Le concept de solution de confiance « nécessaires à la sécurité » mérite une autre splendide tarte à la crème comme cliché de ce milieu. Car s’il est peu discutable que les systèmes étatiques aient besoin d’être sécurisés, ne serait-ce que pour protéger les données individuelles des divers pans de l’état lui-même. Mais en vertu de quel principe les solutions de EADS mériteraient-elles ce qualificatif de « nécessaires » ? Comment peut-on exclure a priori que la concurrence se saurait être encore plus  performante et donc « nécessaire » ? Bel exemple de copinage et de pratiques louches à moitié avoué.

Enfin, le verbiage jargonnesque qui suit vaut son pesant de cacahuètes quant à la philosophie qu’il exprime. Rappelons que les « APT » sont en réalité les piratages de longue haleine menés par les cyber-professionnels, NSA et Chine en tête. Mais justement, il s’agit de dire à la fois que EADS compte ainsi disposer des expertises pour répondre ou déjouer les APT de ces « vilains » (tiens, ils avaient donc besoin de renforts ?) et qu’ils comptent bien s’organiser pour mener eux aussi les mêmes espionnages envers les honorables entreprises chinoises ou amères loques.

« Surtout, pour le président de Cassidian CyberSecurity, cette opération doit permettre de construire une base de recherche et développement unique disposant de la masse critique nécessaire pour « rivaliser avec nos concurrents américains » et dégager les moyens « d’investir dans de nouvelles générations de produits répondant aux besoins des marchés de la défense, des gouvernements, et des opérateurs d’infrastructures d’intérêt vital », des cibles de menaces avancées persistantes (APT), rappelle-t-il.
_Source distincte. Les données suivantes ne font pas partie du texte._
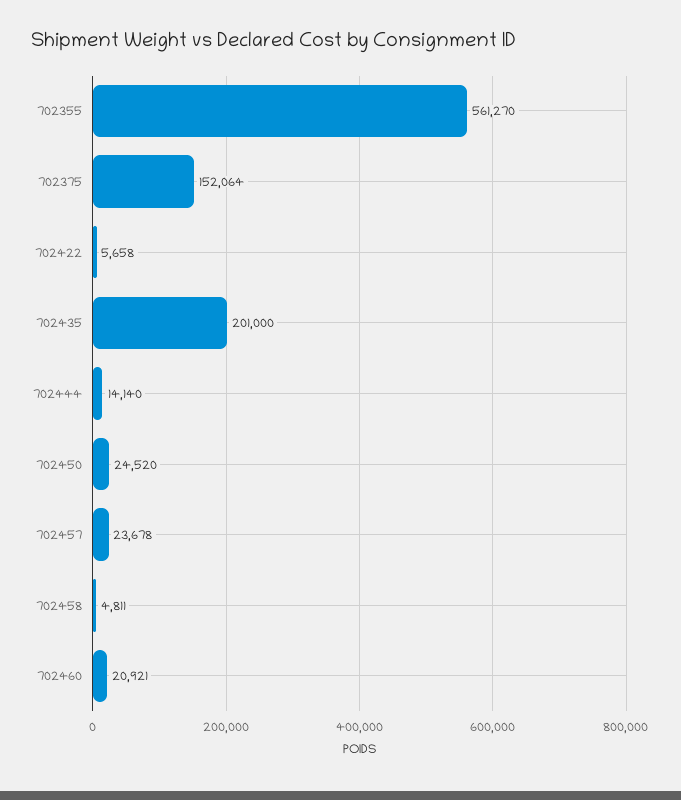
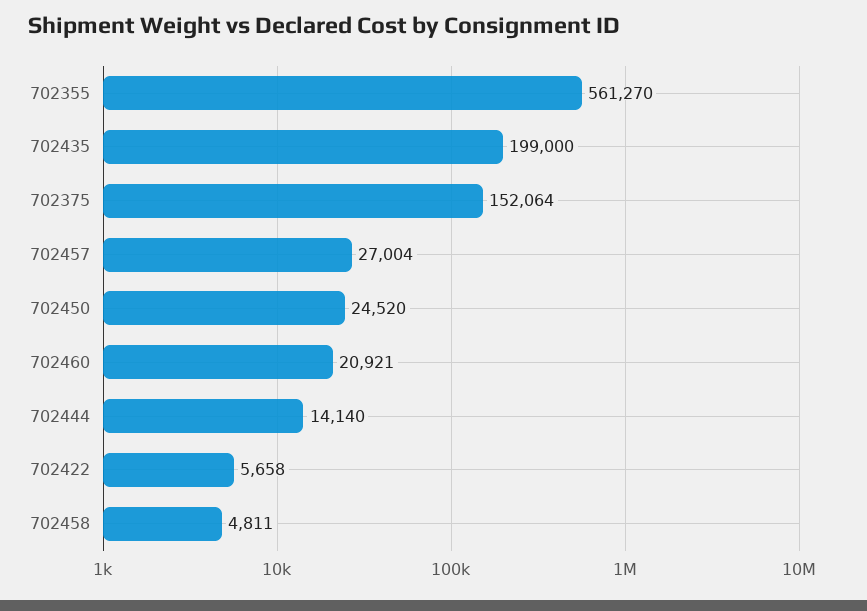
702435: 201000 -> 199000
702457: 23678 -> 27004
Une logique que confirme Thierry Rouquet : pour lui, les redondances existent, mais en rapprochant deux acteurs d’une certaine taille en France, mais « petits » en Europe et surtout dans le monde, Cassidian a vu une opportunité de « créer un leader européen ».  »

On comprend ainsi, avec ces trois travers qui s’expriment dans le même article – protectionnisme et mercantilisme français, collusion et copinage ostensible des acteurs dits privés et aveu d’hacktivisme professionnel – que le discours mielleux de façade cache une réalité qui est loin d’être motivée par l’intérêt de garder sa neutralité au Net et leur intimité aux français internautes-moyens. Une fois de plus, l’exemple l’illustre à merveille : l’étatisme pourrit tout ce qu’il touche.